La question des banlieues a également été évoquée, avec les modalités à mettre en place pour que les quartiers populaires puissent se faire entendre et trouvent leur place. « Il est évident qu’il y aura aussi un temps dédié à la banlieue dans ce grand débat », a répondu Sébastien Lecornu.
Une maire a indiqué que ses administrés estimaient pour leur part que les problématiques soulevées dans le cadre du grand débat étaient des « problèmes de blancs de soixante ans qui n’arrivent pas à payer leur essence ». Une autre a souligné l’explosion du nombre de familles monoparentales, avec des mères cheffes de famille qui finissent le mois à découvert en raison de la hausse de leurs dépenses contraintes, et dont on peut d’ailleurs se demander comment elles vont bien pouvoir réussir à trouver le temps de participer au grand débat…

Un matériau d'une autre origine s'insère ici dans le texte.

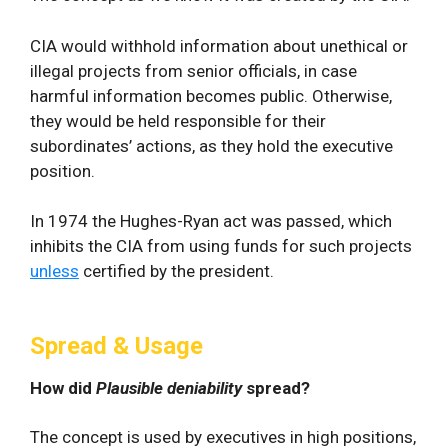
CIA would withhold information about unethical or
illegal projects from senior officials, in case
harmful information becomes public. Otherwise,
they would be held responsible for their
subordinates’ actions, as they hold the executive
position.
In 1974 the Hughes-Ryan act was passed, which
inhibits the CIA from using funds for such projects
unless
certified by the president.
Spread & Usage
How did
Plausible deniability
spread?
The concept is used by executives in high positions,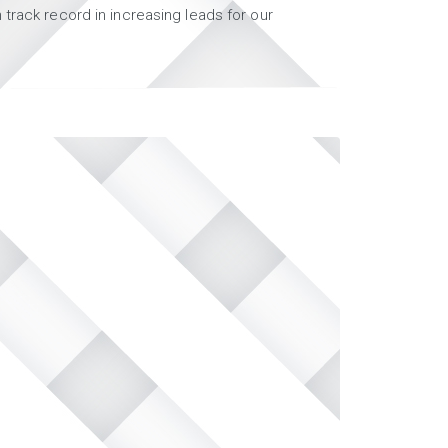
track record in increasing leads for our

Parmi les points positifs qu’ont pointé les élus, on peut retenir que les salles, en général, s’auto-régulent bien, et recadrent d’elles-mêmes les interventions de participants qui auraient tendance à trop basculer dans l’idéologie ou à partir sur du hors sujet. Mais reste à voir si l’engouement suscité pour l’instant par le grand débat tiendra bon jusqu’en mars, et ce qu’il adviendra ensuite des contributions recueillies.